Let the 3SAT instance consist of clauses $C_1,\ldots,C_m$. During the algorithm we will assign values to variables. The score of a clause $C$ is defined as follows:

  • If $C$ is satisfied then its score is 1.
  • If $C$ is not satisfied and has $k$ unassigned literals then its score is $1-2^{-k}$.

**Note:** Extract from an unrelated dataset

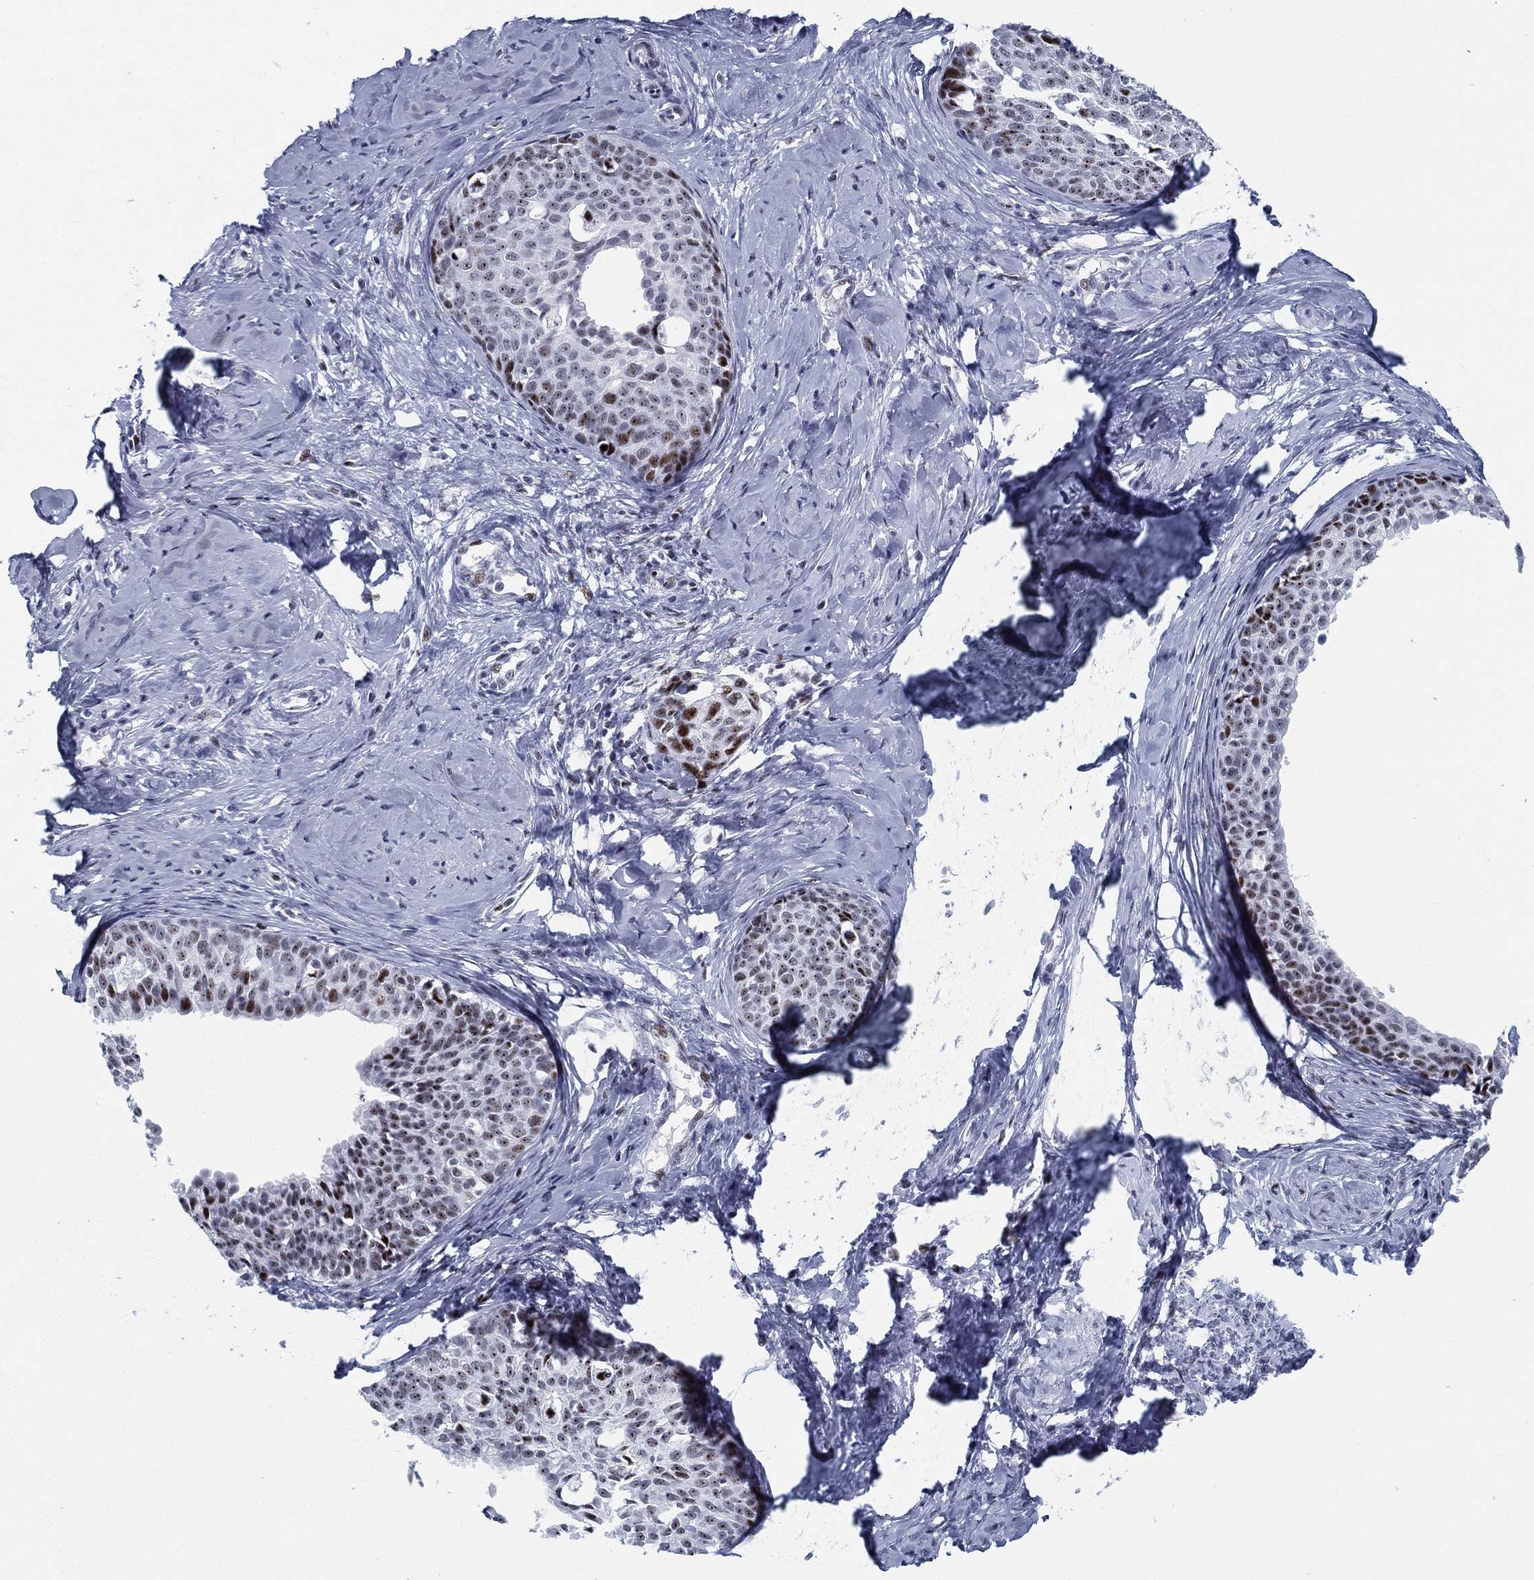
{"staining": {"intensity": "moderate", "quantity": "<25%", "location": "nuclear"}, "tissue": "cervical cancer", "cell_type": "Tumor cells", "image_type": "cancer", "snomed": [{"axis": "morphology", "description": "Squamous cell carcinoma, NOS"}, {"axis": "topography", "description": "Cervix"}], "caption": "The histopathology image displays immunohistochemical staining of squamous cell carcinoma (cervical). There is moderate nuclear staining is seen in approximately <25% of tumor cells.", "gene": "CYB561D2", "patient": {"sex": "female", "age": 51}}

Initially the score of each clause is $1-2^{-3} = 7/8$, and so the total score is $(7/8) m$. We now assign values to the variables $x_1,\ldots,x_n$ in order. Suppose that we have assigned values to variables $x_1,\ldots,x_{i-1}$, and the current total score is $S = S(C_1)+\cdots+S(C_m)$. Let $S_0,S_1$ the total score if we assign the values $0,1$ (respectively) to $x_i$. I claim that $S_0(C)+S_1(C) = 2S(C)$ for any clause $C$, and so $S_0 + S_1 = 2S$. Indeed:

  • If $C$ is satisfied (only given $x_1,\ldots,x_{i-1}$) or doesn't contain $x_i$ then $S_0(C) + S_1(C) = 2S(C)$.
  • Suppose that $C$ contains $k$ unassigned literals, including $x_i$. Then $S(C) = 1-2^{-k}$, $S_0(C) = 1-2^{-(k-1)}$, and $S_1(C) = 1$. Therefore $$ S_0(C) + S_1(C) = [1 - 2 \cdot 2^{-k}] + 1 = 2(1 - 2^{-k}) = 2S(C). $$
  • A similar argument works when $C$ contains $\bar{x}_i$.

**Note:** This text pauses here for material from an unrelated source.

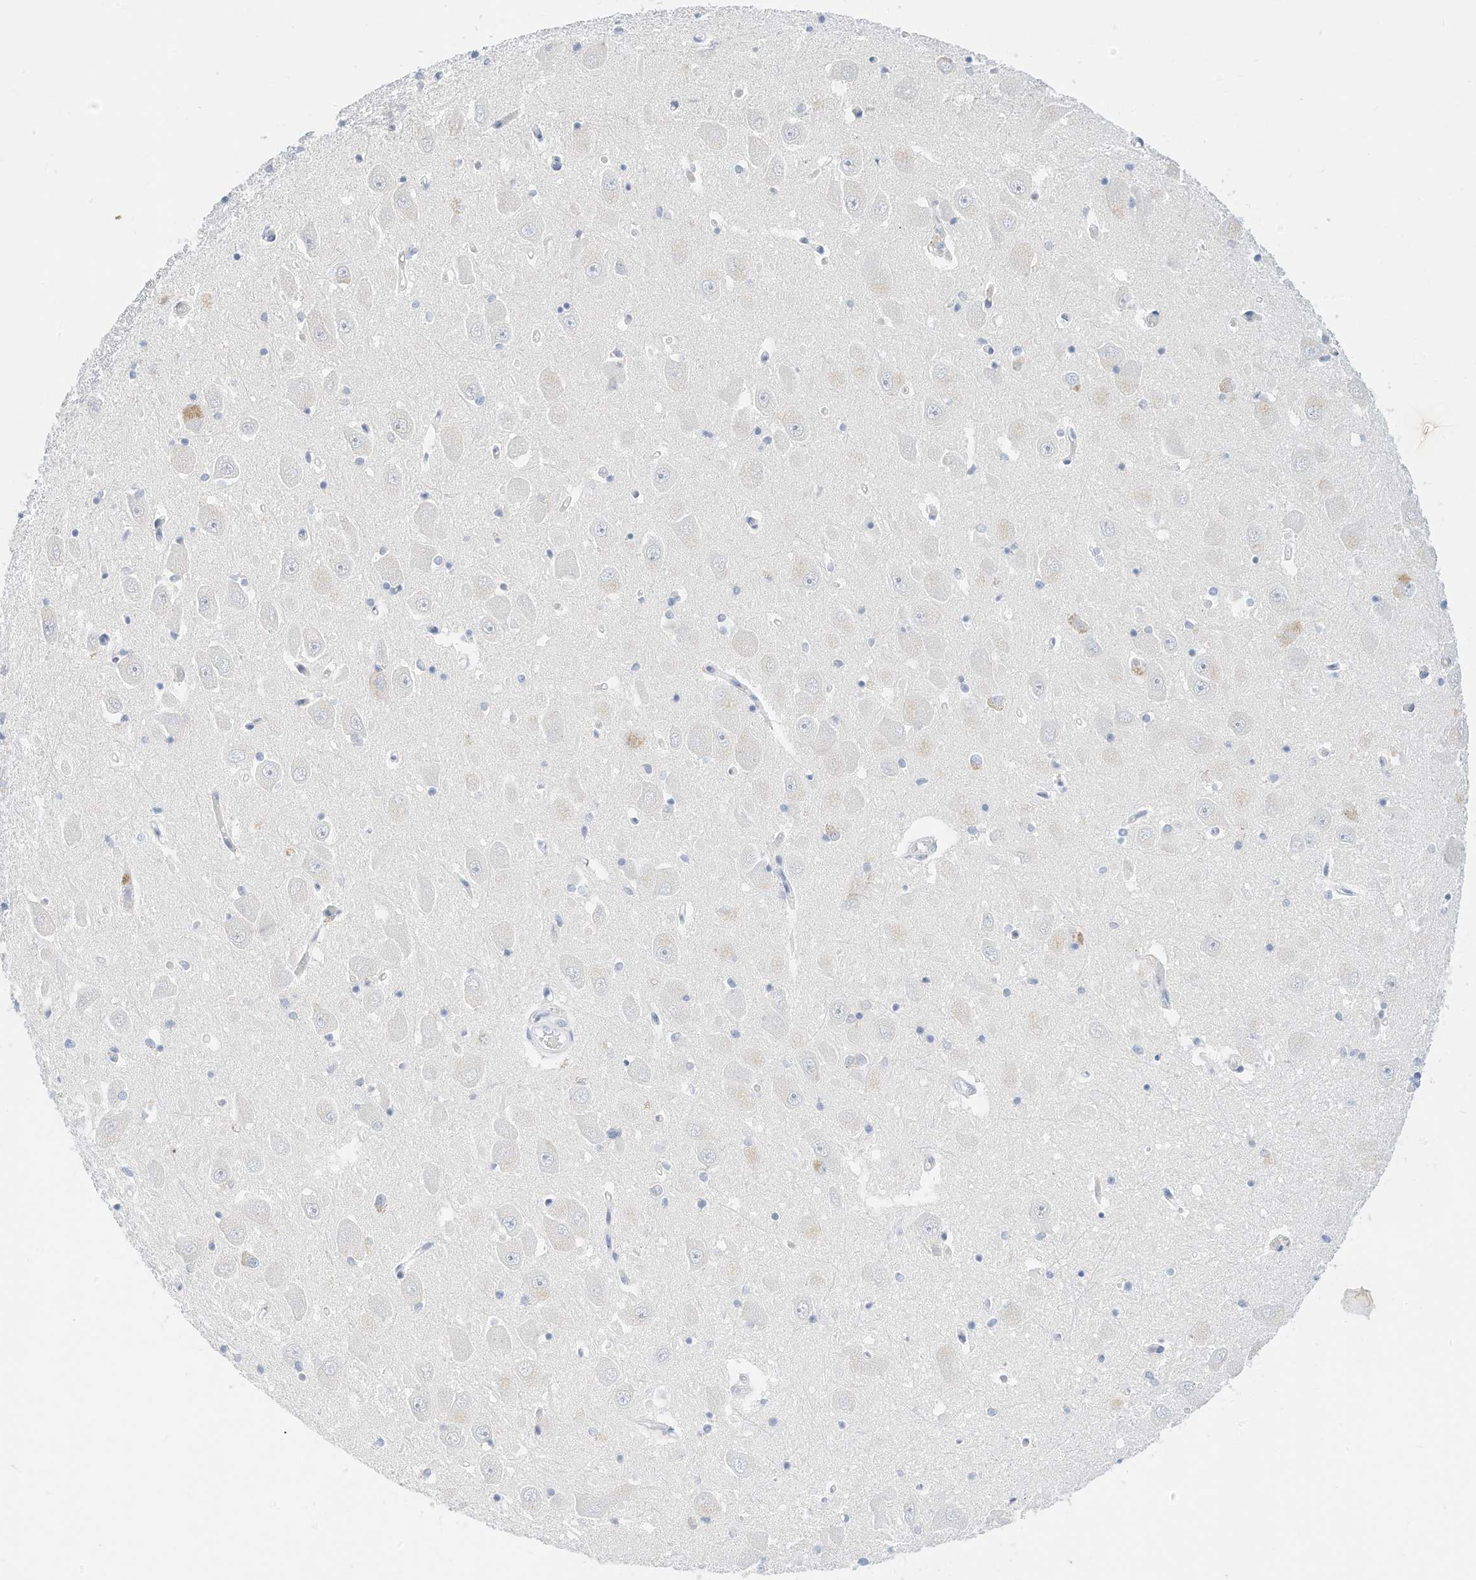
{"staining": {"intensity": "negative", "quantity": "none", "location": "none"}, "tissue": "hippocampus", "cell_type": "Glial cells", "image_type": "normal", "snomed": [{"axis": "morphology", "description": "Normal tissue, NOS"}, {"axis": "topography", "description": "Hippocampus"}], "caption": "Immunohistochemistry histopathology image of unremarkable human hippocampus stained for a protein (brown), which shows no expression in glial cells. (DAB IHC, high magnification).", "gene": "SPOCD1", "patient": {"sex": "male", "age": 70}}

Since $S_0 + S_1 = 2S$, either $S_0 \geq S$ or $S_1 \geq S$ (possibly both). Therefore there is some assignment to $S$ such that after the assignment, the new score is at least $S$.

The initial score is $(7/8)m$ and the algorithm ensures that the score never decreases. At the end, the score of a clause $C$ is 1 if it is satisfied and $1-2^{-0}=0$ otherwise. Thus the final assignment satisfies at least $(7/8)m$ clauses.

Given that there is a deterministic algorithm, why are we interested in the randomized one? There are several reasons:

  1. The randomized algorithm is much simpler.
  2. The randomized algorithm is potentially faster.
  3. The randomized algorithm can be converted to a deterministic one using the method of conditional expectations; we can think of it as a recipe for constructing a deterministic algorithm.

More generally, it is conjectured that every randomized polytime algorithm for a decision problem can be derandomized (this is the $\mathsf{P}=\mathsf{BPP}$ conjecture). Randomized algorithms will still be interesting for all the reasons enumerated above.